WHAT YOU HAVE TO DO
Reproduce every line of the listing below word for word, in the same order and with the same spelling and punctuation.
§
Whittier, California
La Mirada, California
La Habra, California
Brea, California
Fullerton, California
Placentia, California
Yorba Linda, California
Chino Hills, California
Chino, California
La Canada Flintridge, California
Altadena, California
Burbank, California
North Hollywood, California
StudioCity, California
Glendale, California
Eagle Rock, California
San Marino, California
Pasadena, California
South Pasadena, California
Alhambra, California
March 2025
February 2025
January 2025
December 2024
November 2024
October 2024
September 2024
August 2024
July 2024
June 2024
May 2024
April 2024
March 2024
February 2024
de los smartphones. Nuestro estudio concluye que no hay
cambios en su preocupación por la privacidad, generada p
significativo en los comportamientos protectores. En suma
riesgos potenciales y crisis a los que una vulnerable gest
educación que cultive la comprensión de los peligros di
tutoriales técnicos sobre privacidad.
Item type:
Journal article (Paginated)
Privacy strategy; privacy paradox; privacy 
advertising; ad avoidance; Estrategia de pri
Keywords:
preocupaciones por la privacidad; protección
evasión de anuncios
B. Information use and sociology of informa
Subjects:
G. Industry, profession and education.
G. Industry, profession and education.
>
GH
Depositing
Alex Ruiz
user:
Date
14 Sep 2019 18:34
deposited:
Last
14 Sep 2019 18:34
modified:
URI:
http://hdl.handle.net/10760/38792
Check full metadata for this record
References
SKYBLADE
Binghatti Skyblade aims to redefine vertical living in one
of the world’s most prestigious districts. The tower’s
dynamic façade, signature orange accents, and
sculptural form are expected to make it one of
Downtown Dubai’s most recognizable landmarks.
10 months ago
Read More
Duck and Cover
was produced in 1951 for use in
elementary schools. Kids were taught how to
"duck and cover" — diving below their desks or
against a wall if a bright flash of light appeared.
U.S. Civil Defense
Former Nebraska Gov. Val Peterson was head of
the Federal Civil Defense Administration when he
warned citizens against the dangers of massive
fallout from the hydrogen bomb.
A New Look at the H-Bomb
§
EXERCISE ANSWER
Whittier, California
La Mirada, California
La Habra, California
Brea, California
Fullerton, California
Placentia, California
Yorba Linda, California
Chino Hills, California
Chino, California
La Canada Flintridge, California
Altadena, California
Burbank, California
North Hollywood, California
StudioCity, California
Glendale, California
Eagle Rock, California
San Marino, California
Pasadena, California
South Pasadena, California
Alhambra, California
March 2025
February 2025
January 2025
December 2024
November 2024
October 2024
September 2024
August 2024
July 2024
June 2024
May 2024
April 2024
March 2024
February 2024
de los smartphones. Nuestro estudio concluye que no hay
cambios en su preocupación por la privacidad, generada p
significativo en los comportamientos protectores. En suma
riesgos potenciales y crisis a los que una vulnerable gest
educación que cultive la comprensión de los peligros di
tutoriales técnicos sobre privacidad.
Item type:
Journal article (Paginated)
Privacy strategy; privacy paradox; privacy 
advertising; ad avoidance; Estrategia de pri
Keywords:
preocupaciones por la privacidad; protección
evasión de anuncios
B. Information use and sociology of informa
Subjects:
G. Industry, profession and education.
G. Industry, profession and education.
>
GH
Depositing
Alex Ruiz
user:
Date
14 Sep 2019 18:34
deposited:
Last
14 Sep 2019 18:34
modified:
URI:
http://hdl.handle.net/10760/38792
Check full metadata for this record
References
SKYBLADE
Binghatti Skyblade aims to redefine vertical living in one
of the world’s most prestigious districts. The tower’s
dynamic façade, signature orange accents, and
sculptural form are expected to make it one of
Downtown Dubai’s most recognizable landmarks.
10 months ago
Read More
Duck and Cover
was produced in 1951 for use in
elementary schools. Kids were taught how to
"duck and cover" — diving below their desks or
against a wall if a bright flash of light appeared.
U.S. Civil Defense
Former Nebraska Gov. Val Peterson was head of
the Federal Civil Defense Administration when he
warned citizens against the dangers of massive
fallout from the hydrogen bomb.
A New Look at the H-Bomb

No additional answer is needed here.